In other words out of 100 "value requested" demands what else was asked for. If this doesn't make sense let me know and I will try and modify the question to be clearer.
I would like to get a table like this:
Demands | Count
------------------------
Demand asked for | 100
Another demand | 36
Third demand | 12
Fourth demand | 6
Cheers, Ian.
Now that the sample data made your requirement more explicit, I believe the following will generally server your needs. It is essentially the same as previous submission, with an added condition on the JOIN; this condition essentially excludes any CaptureDemand row for which we readily have the same DemandText (within the same Capture), only retaining the one with the lowest DemandId.

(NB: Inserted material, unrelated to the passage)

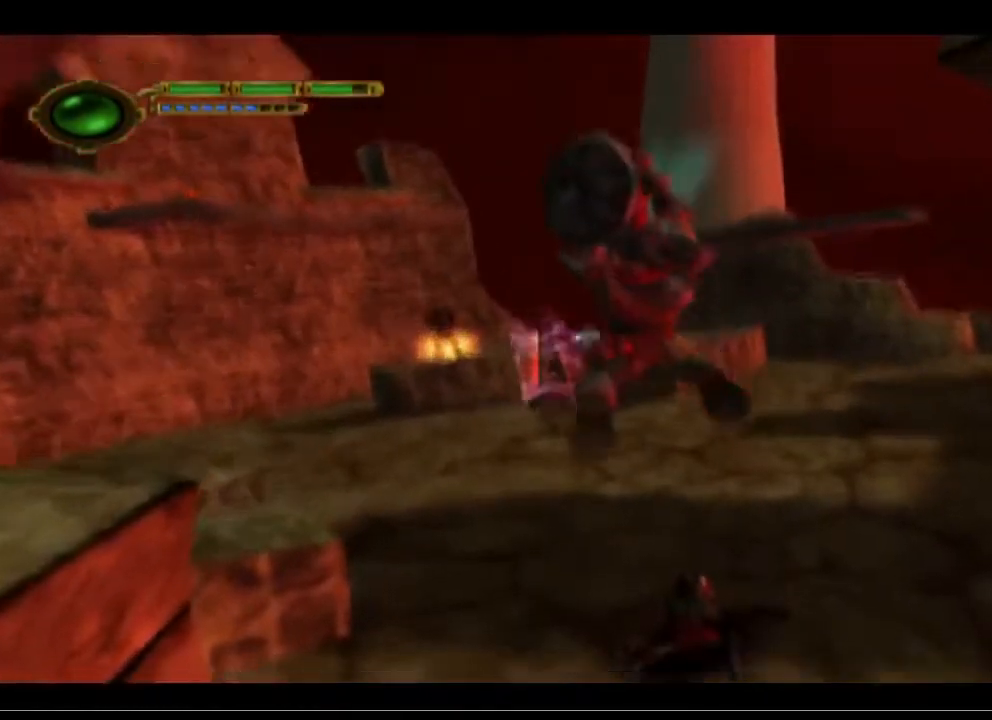
{"buttons": [], "left_stick": "center", "events": [[433, "TRIANGLE", "up"], [500, "left_stick", "center"]]}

WITH myCTE (CaptId, NbOfDemands)
AS (
SELECT CaptureID, COUNT(*) -- Can use COUNT(DISTINCT DemandText)
FROM CaptureDemand
WHERE CaptureID IN
(SELECT TOP 100 C.CaptureID
FROM CaptureHeader C
JOIN CaptureDemand D ON C.CaptureID = D.CaptureID
AND NOT EXISTS (
SELECT * FROM CaptureDemand X
WHERE X.CaptureId = D.CaptureId AND X.DemandText = D.DemandText
AND X.DemandId < D.DemandId
)
WHERE D.DemandText= 'Fund Value'
ORDER BY CallDate DESC)
)
SELECT NbOfDemands, COUNT(*)
FROM myCTE
GROUP BY NbOfDemands
ORDER BY NbOfDemands
What this query provides:
The number of Captures which had exactly one demand
The number of Captures which had exactly two demands
..
The number of Captures which had exactly n demands
For the 100 MOST RECENT Captures which included a Demand of a particular value 'someValue' (and, this time, giving indeed 100, i.e. not counting the same CaptureID twice in case of dups on the Demand Type).
A few points:
You may want to use COUNT(DISTINCT DemandText) rather than COUNT(*) in the select list of the CTE. (We do include 100 distinct CaptureIDs, i.e. that the Capture #3 in your sample doesn't come twice and hence hiding another capture at the end of the list, but we need to know if this #3 Capture should be counted as 3 Demands or a 4 Demands capture).
Oops, not quite what you required because each line show the number of Capture instances that have exactly this amount of demands...
use a CASE on NbOfDemands to display the text as in the question (trivial)
This may show Capture instances with more than 4 demands, but that's probably a plus (if any), but that is probably a plus
This would not show 0 if for example there were no Capture instances with the given number of demands.
It sounds like you are trying to solve a Many to Many problem with just two tables and you really need three tables. For example:
TABLE Calls
CallId | CallDate
----------------------------
1 | 2009-11-02 20:37:00
2 | 2009-11-02 20:37:05
3 | 2009-11-02 20:37:10
4 | 2009-11-02 20:38:00
5 | 2009-11-02 20:38:30
TABLE Requests
RequestId | RequestType
----------------------------
1 | Fund value
2 | Password reset
3 | Change address
4 | Rate change
5 | Variable to fixed
TABLE CallRequests (resolves the many to many)
CallId |RequestId
-----------------
1 |1
2 |2
2 |1
3 |3
3 |1
3 |4
3 |1
4 |5
4 |3
5 |1
5 |3
This data structure will let you query from the Call side of things and from the Request side of things.